OTTAWA — Un ancien agent du contre-terrorisme à la Gendarmerie royale du Canada a été condamné mercredi à une peine de 15 ans de prison pour avoir torturé et séquestré son jeune garçon dans le sous-sol de la maison familiale, à Ottawa.
L’inculpé, que l’on ne peut nommer afin de protéger l’identité de la victime, avait été reconnu coupable en novembre de deux chefs de voies de fait graves et d’un chef d’agression sexuelle causant des lésions corporelles, de séquestration, de voies de fait et de manquement au devoir de fournir les choses nécessaires à l’existence. Il avait aussi été reconnu coupable de divers chefs d’accusation liés aux armes à feu.
Dans une déclaration écrite lue au tribunal, le garçon, aujourd’hui adolescent, a dit à son père: «Si un jour tu arrêtes de ne penser qu’à toi-même, tu réaliseras peut-être à quel point ce que tu as fait était mal». Il s’est par ailleurs fait rassurant en indiquant que l’amour faisait maintenant partie de sa vie.
Le mois dernier, lors des observations sur la peine, l’inculpé, âgé de 45 ans, s’était excusé pour avoir agi en «monstre» avec son fils. Le juge a indiqué mercredi qu’il n’avait pas cru à ces «remords».
Le garçon avait onze ans lorsqu’il a réussi à s’enfuir de chez lui, en février 2013. On l’avait alors retrouvé errant dans son quartier résidentiel d’Ottawa, décharné et assoiffé. Au procès, on a appris que l’enfant avait été séquestré, battu, brûlé, agressé sexuellement et privé d’eau et de nourriture. Il avait notamment été brûlé aux organes génitaux avec un briquet à barbecue, et ses chevilles portaient les marques des liens qui le maintenaient prisonnier, parfois nu, au sous-sol.
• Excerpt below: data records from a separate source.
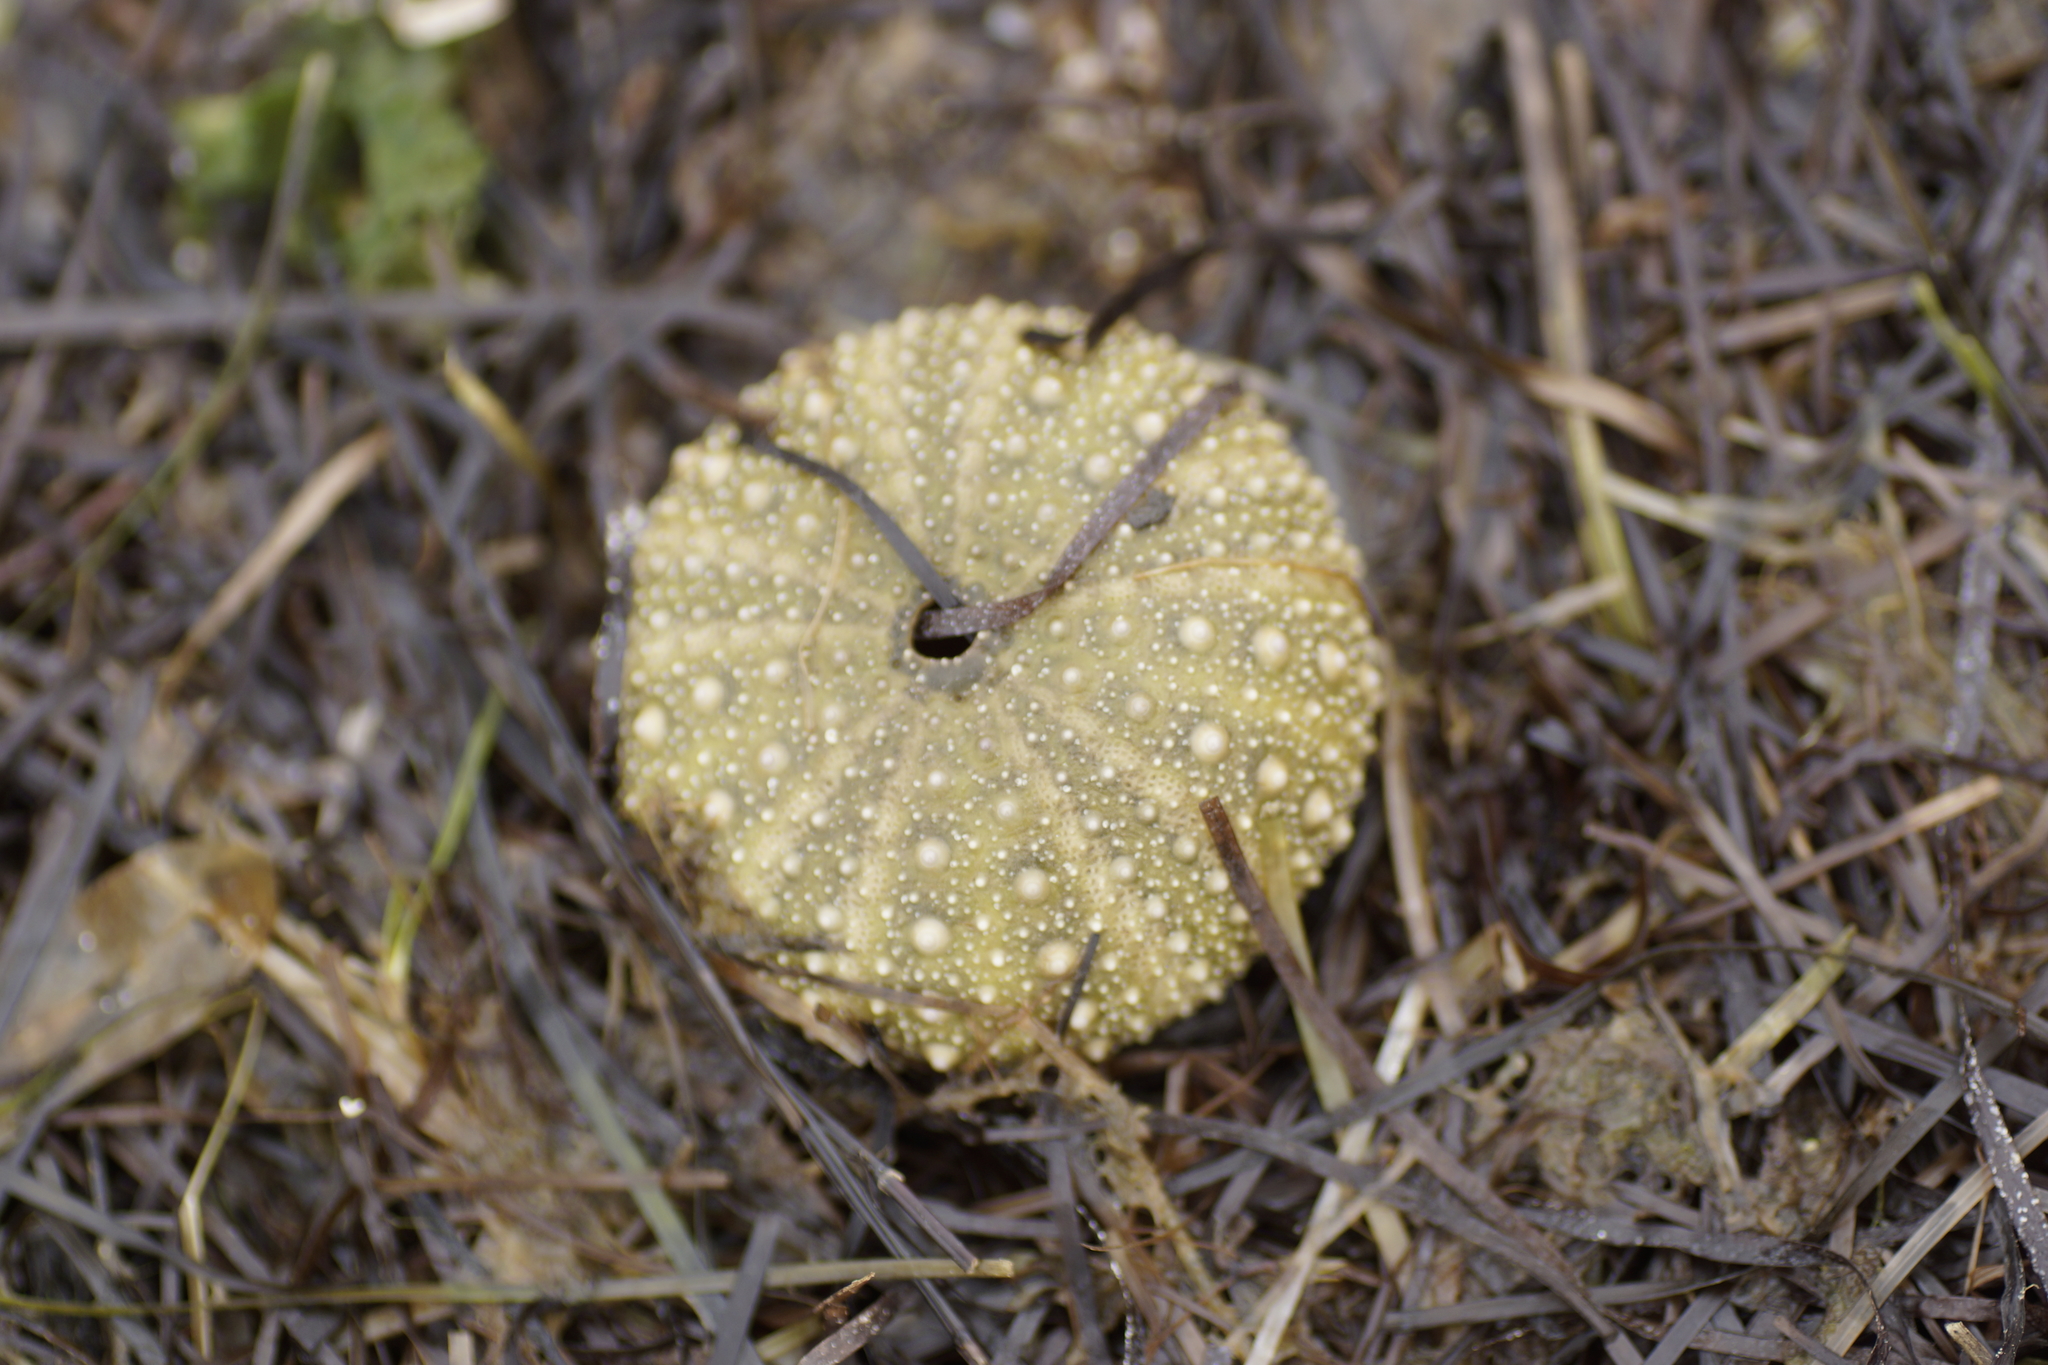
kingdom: Animalia
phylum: Echinodermata
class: Echinoidea
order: Camarodonta
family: Echinometridae
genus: Heliocidaris
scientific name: Heliocidaris erythrogramma
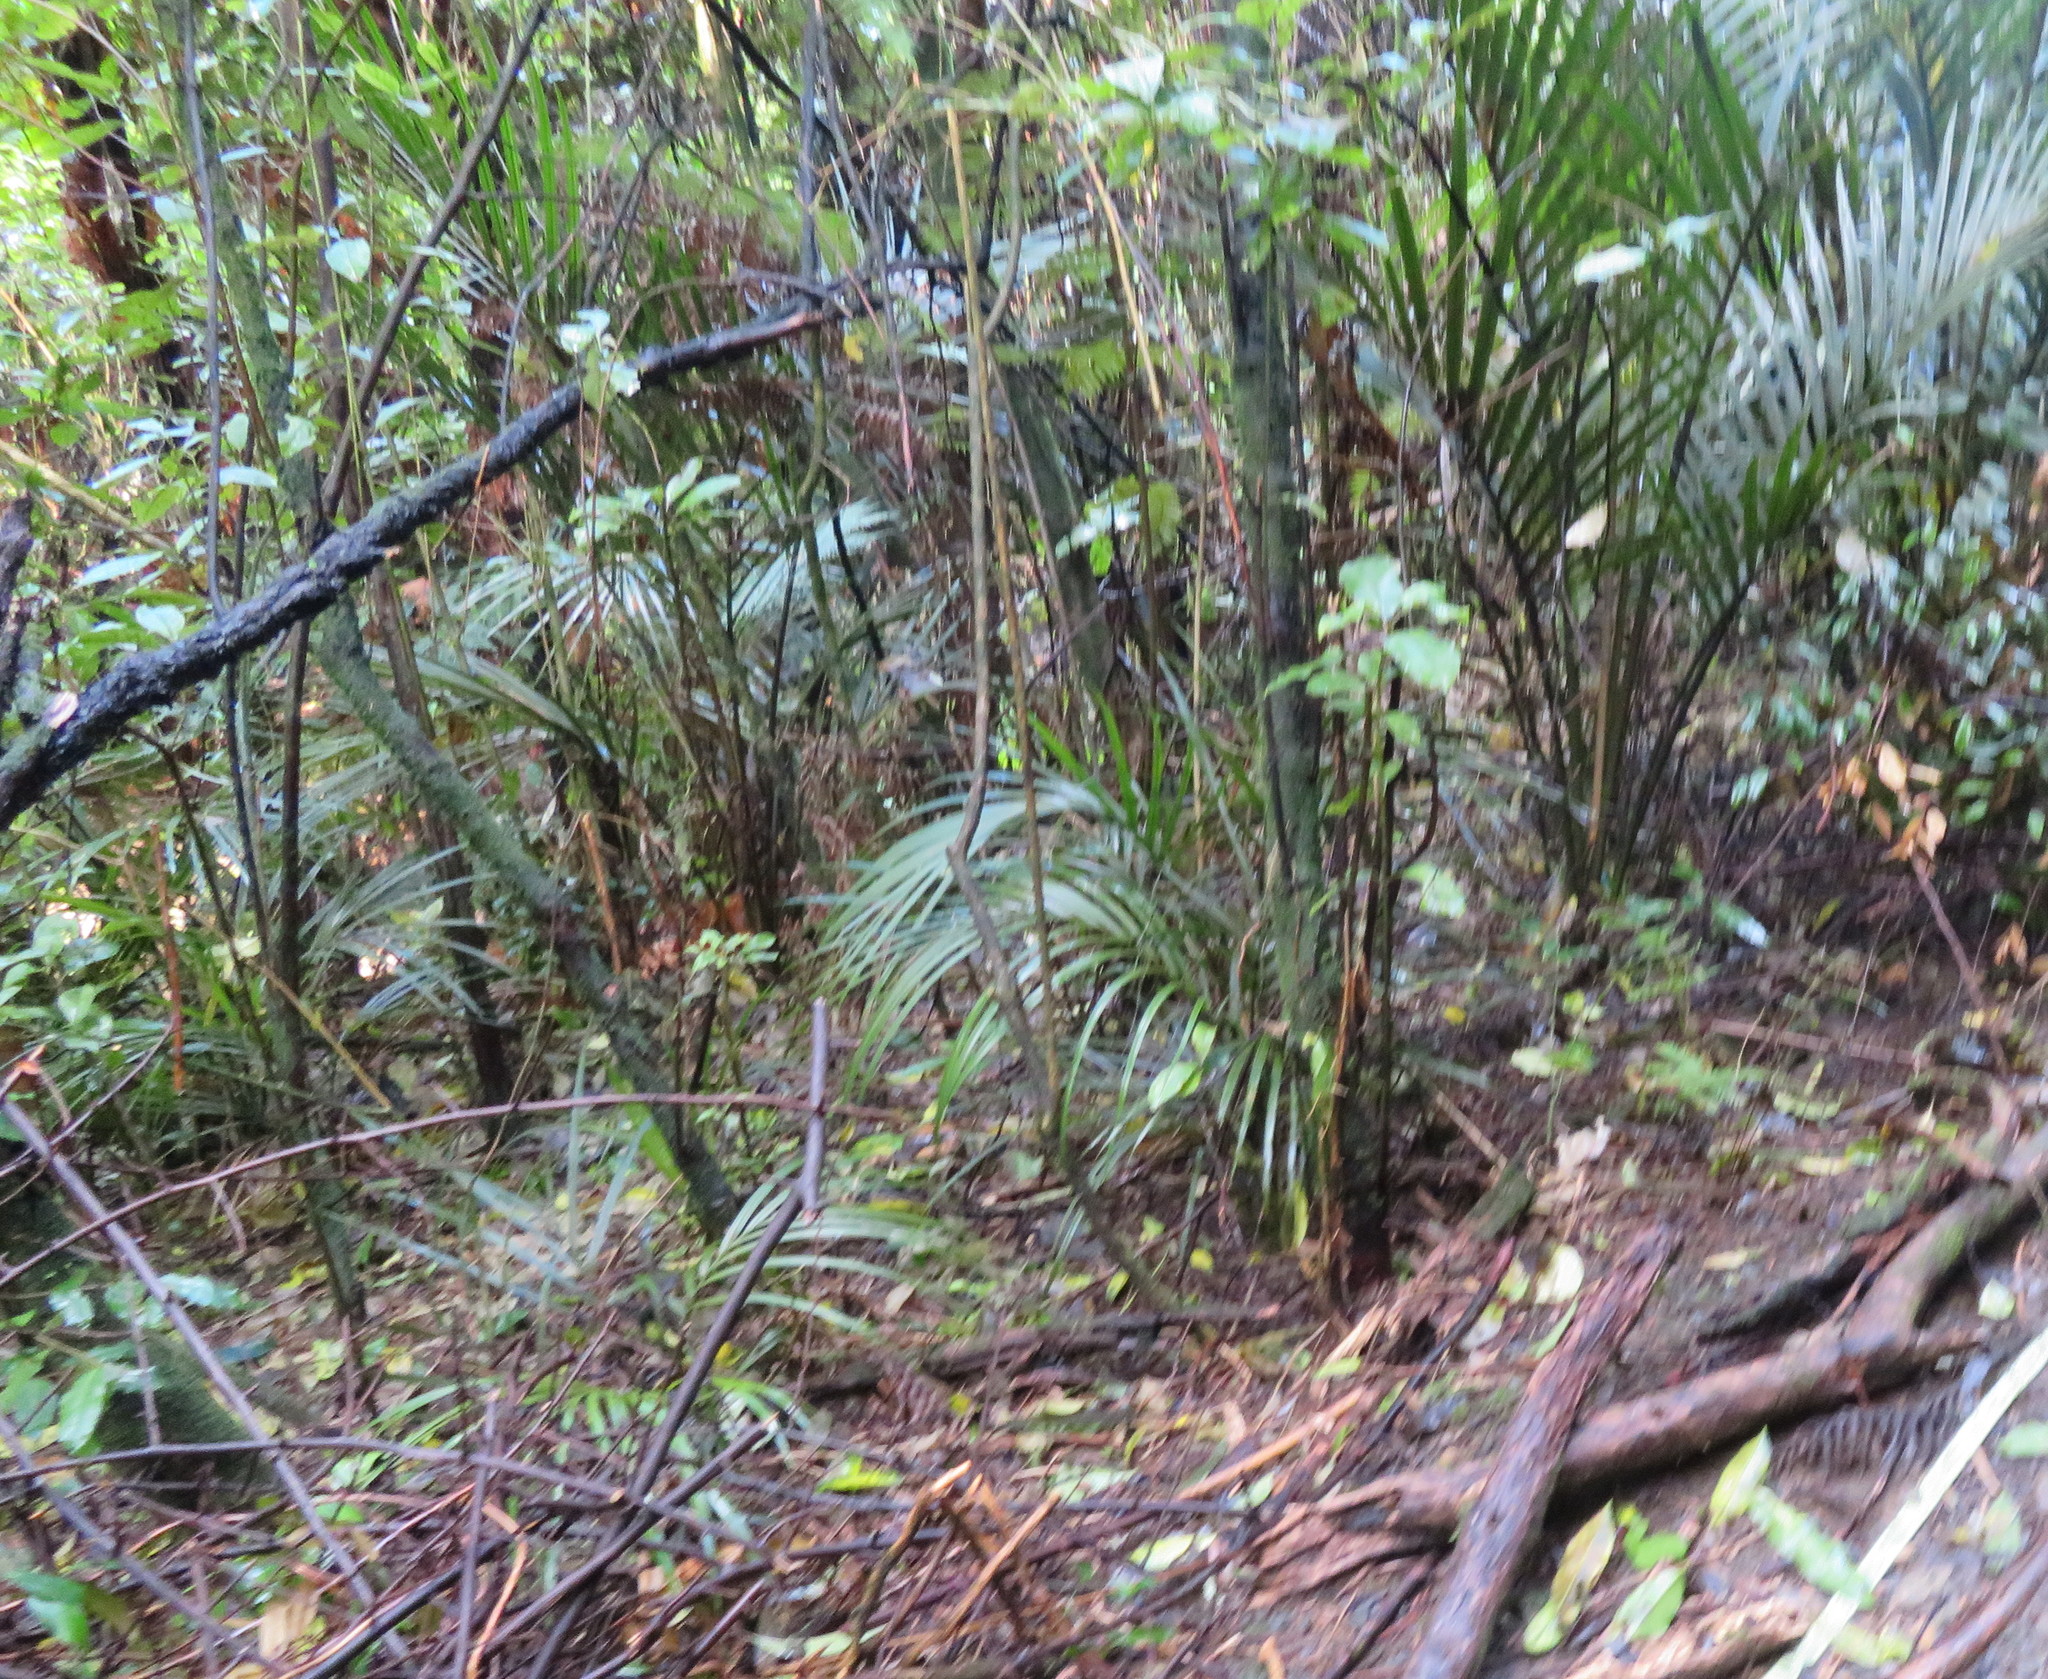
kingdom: Plantae
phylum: Tracheophyta
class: Liliopsida
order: Arecales
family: Arecaceae
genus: Rhopalostylis
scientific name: Rhopalostylis sapida
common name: Feather-duster palm
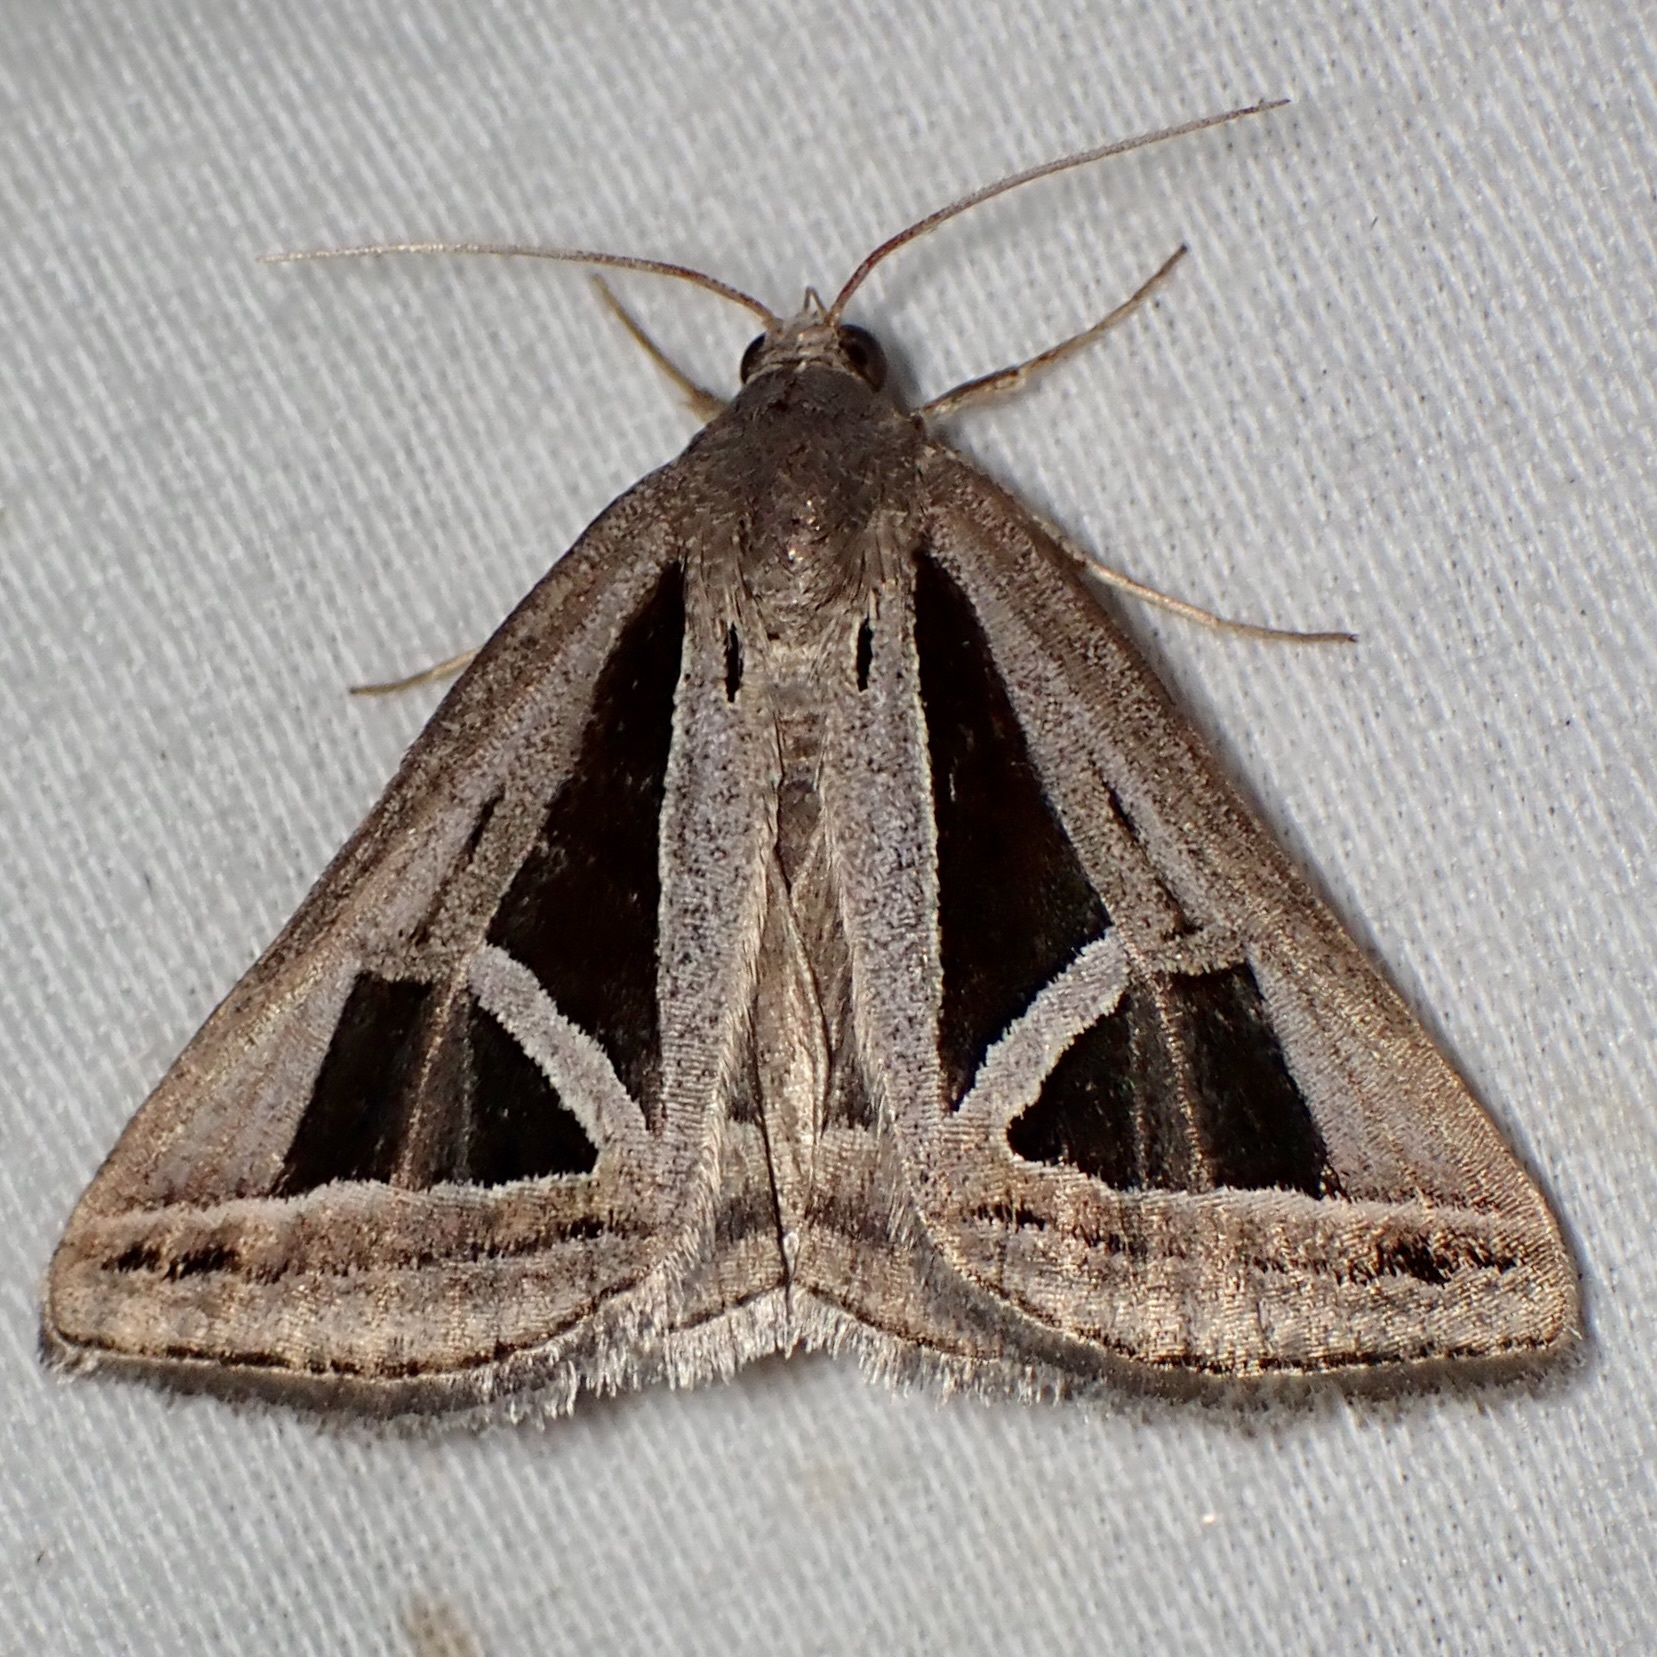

En rendant son verdict de culpabilité, en novembre, le juge Robert Maranger avait qualifié la preuve présentée au procès d’«accablante» et de «sans équivoque».
Santé mentale de l’accusé
Compte tenu du caractère horrible des sévices infligés, la Couronne avait recommandé au juge une peine cumulative de 23 ans de prison. Le ministère public a plaidé que les sévices subis par le garçon étaient extrêmement graves et que la population s’attendait à une peine sévère. La défense, s’appuyant sur la jurisprudence récente, avait souhaité de son côté une peine de cinq à sept ans de prison.
Le juge Maranger a tranché et imposé mercredi une peine de 15 ans de prison. Si l’on tient compte de la détention préventive, l’inculpé est finalement condamné à 13 ans et deux mois de prison, mais il pourrait obtenir une libération conditionnelle d’ici là. La Couronne s’est dite satisfaite de la peine imposée; l’avocat de la défense, Robert Carew, l’a qualifiée de «trop lourde».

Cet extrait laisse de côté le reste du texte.